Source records
****************

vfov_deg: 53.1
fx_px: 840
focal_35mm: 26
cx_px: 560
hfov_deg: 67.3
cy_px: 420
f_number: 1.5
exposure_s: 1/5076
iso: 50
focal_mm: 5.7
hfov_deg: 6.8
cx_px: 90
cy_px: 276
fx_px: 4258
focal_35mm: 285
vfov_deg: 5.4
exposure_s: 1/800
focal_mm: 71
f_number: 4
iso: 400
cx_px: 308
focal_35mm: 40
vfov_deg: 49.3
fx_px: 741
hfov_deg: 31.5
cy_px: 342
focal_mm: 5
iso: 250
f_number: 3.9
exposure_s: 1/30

****************

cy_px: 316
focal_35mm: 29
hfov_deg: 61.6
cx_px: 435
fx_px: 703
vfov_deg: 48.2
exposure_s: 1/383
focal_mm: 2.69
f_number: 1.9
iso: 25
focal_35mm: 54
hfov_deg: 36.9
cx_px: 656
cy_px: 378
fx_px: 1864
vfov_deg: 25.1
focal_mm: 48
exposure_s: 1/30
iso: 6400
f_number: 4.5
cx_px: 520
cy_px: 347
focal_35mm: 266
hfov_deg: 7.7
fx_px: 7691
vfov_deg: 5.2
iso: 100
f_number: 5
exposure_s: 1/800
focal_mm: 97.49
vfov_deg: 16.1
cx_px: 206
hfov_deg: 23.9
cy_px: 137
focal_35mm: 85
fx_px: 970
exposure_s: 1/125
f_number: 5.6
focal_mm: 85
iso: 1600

****************

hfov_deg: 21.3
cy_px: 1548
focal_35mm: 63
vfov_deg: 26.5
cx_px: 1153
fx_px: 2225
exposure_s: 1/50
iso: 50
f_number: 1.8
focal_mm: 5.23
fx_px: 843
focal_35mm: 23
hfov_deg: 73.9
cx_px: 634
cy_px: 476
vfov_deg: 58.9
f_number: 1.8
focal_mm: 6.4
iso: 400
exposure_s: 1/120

****************

AIM OF THE EXERCISE →
The lines above starting at the one that contains "vfov_deg: 26.5" and ending at the one that contains "exposure_s: 1/120" must be transcribed exactly, and no other lines may appear.

ANSWER TO THIS TASK →
vfov_deg: 26.5
cx_px: 1153
fx_px: 2225
exposure_s: 1/50
iso: 50
f_number: 1.8
focal_mm: 5.23
fx_px: 843
focal_35mm: 23
hfov_deg: 73.9
cx_px: 634
cy_px: 476
vfov_deg: 58.9
f_number: 1.8
focal_mm: 6.4
iso: 400
exposure_s: 1/120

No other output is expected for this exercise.